Eric Brighteyes 2: A Witch's Welcome by Sigfridur Skaldaspillir

Eric Brighteyes 2
A Witch's Welcome
by Sigfridur Skaldaspillir (Mildred Downey Broxon)
1979 Zebra

The original Eric Brighteyes by H. Rider Haggard was published in 1891. This is more of remake than a sequel, and not much room to make this a series given that Brighteyes is born and dies in this Viking saga. 

Brighteyes is banished for a couple years from Iceland and does Viking stuff around the British Isles. Swanhild the witch is obsessed with him, and her manipulations lead to both their downfalls. In true saga form, most of the story is in broad summary, with some battles being wrapped up in a sentence. The more "real time" the story the better, but things speed up again towards the end making the conclusion feel like an epilogue. As this is someone's life story, not much in the way of a plot, just Eric going from place to place.

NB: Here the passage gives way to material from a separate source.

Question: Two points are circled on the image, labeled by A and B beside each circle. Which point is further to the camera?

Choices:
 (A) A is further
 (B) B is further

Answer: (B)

I've seen this described as the story from Swanhild's perspective, and while I haven't read the original to compare, most of the story focuses on Eric. I half expected some revisionist version, like the way Grendel was from the perspective of the monster, but not so much.

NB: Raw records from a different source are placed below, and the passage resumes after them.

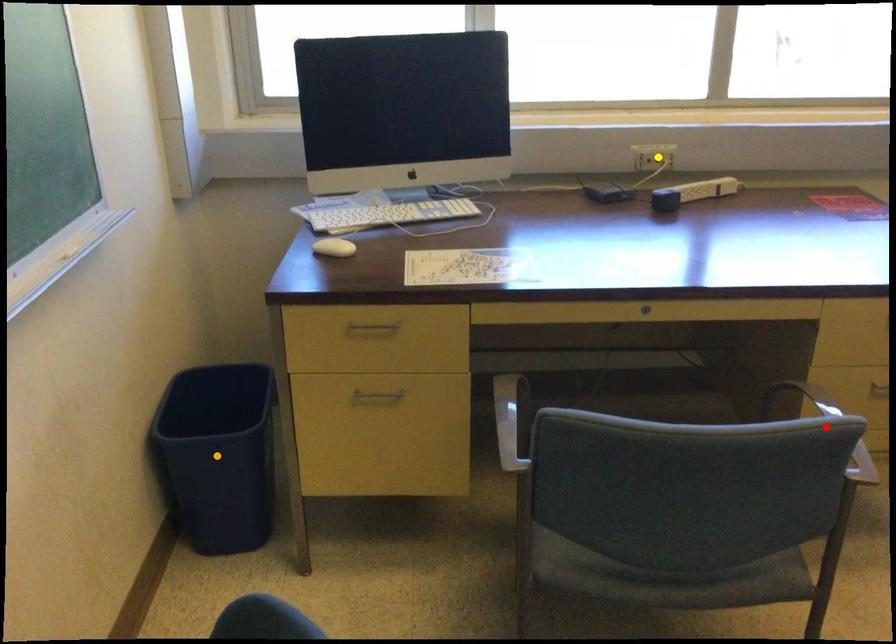
Order these from nearest to farthest:
A) yellow point
B) orange point
C) red point

red point
orange point
yellow point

The book stands on weird moral grounds. While Eric seems to have some modern ideals (no killing monks, sees dishonor in attacking the weak) he's still a psychopathic serial rapist slaver. This is historical fiction and these are Vikings, after all, and most of the book is written without judgment. This is olden times and this is a story of horrible people doing horrible things to each other. However, there are parts that imply that Eric is supposed to be a honorable hero, and the ending definitely makes Swanhild out to be a villain deserving of being dragged to Hel at the end.

The ending plays sadly tragic for Eric, but it's hard to feel any sympathy. Can't get too outraged that he was framed for that one rape he didn't do. Morals aside, some occasional good battle sequences and historical details, but I didn't dig the narrative structure.